そして明日からは、子どもたちが待ちに待っていた冬休みだ。
行事のある日は、全園児制服登園が義務付けられている。
子どもたちに人気の特撮ヒーロー・『時空戦隊サイレンジャー』のワッペンが付いたコートを脱ぎ、優心君は身支度を終えた。
「他のお友達、まだ来ないのかな?
祐輔君や創君と一緒に、サイレンジャーごっこしようって約束してたんだ。」
そう言って優心君は、絵本コーナーへ行き1冊の本を持ってくる。
「笑美先生、みんなが来るまで、僕に絵本を読んで。」
彼に手渡された絵本は、『きつねのよめいり』と書かれた民話の絵本。
幼児向けに書かれた創作絵本のため、だいぶ内容に尾鰭が付いたものとはなっているが、この本の題材となった『狐の嫁入り』は、各地で民話として確かに伝えられてきたものだ。

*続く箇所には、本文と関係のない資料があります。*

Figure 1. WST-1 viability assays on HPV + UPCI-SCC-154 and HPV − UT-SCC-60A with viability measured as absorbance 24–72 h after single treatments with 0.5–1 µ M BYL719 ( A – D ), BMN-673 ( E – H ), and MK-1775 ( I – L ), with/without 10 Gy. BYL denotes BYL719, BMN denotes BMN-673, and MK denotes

子、孫、曾孫へと、世代を超えて語り継がれてきたこの民話。
私も幼い頃、祖父からこの話を聞いた事があった。
―――天気雨の日に、行列となった光の群れが1つ。
それは、村一番の可愛いキツネが結婚式に向かう様子でした。―――
この絵本のあらすじは、可愛いキツネの女の子がお嫁にいく所から始まる。
キツネの女の子は、大好きなキツネの男の子のお嫁さんになる事をとても楽しみにしていた。

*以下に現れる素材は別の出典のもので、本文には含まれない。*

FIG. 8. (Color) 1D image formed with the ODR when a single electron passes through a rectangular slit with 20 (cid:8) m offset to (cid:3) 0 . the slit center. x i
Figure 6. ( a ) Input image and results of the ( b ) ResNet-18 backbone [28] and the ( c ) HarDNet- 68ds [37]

しかし許嫁であるキツネの男の子は、実はタヌキが化けていた姿。
結婚式の日、慌てたタヌキは尻尾だけキツネになりそびれてしまった。
それを他のキツネたちに見つかってしまい、タヌキは村を追い出されてしまう。
許嫁が村から追い出され、お嫁に行くはずだったキツネの女の子は悲しみ、三日三晩泣き続けた。
しかし、そんな彼女の元に白い毛色の狐の神様がやってきて、「どうしても結婚したければ、七色の虹の脚を見付けてそこで結婚しなさい」と告げて去っていく。
神様のお告げを聞いた彼女は、悲しくて泣きながらも『虹の脚』を捜す旅に出る事を決心する。
そして、天気雨が降った後の泉のほとりで、ようやく『虹の脚』を見付けるのだ。
『虹の脚』を見つけたキツネの女の子は、泉に向かって祈りを捧げた。
すると背後から、大好きだった許嫁が完全なキツネの姿で現れる。
そして2匹のキツネは白狐の神様に見守られながら、『虹の脚』の下で2人だけの結婚式を挙げたのでした。
めでたし、めでたし。
・・・と、いうもの。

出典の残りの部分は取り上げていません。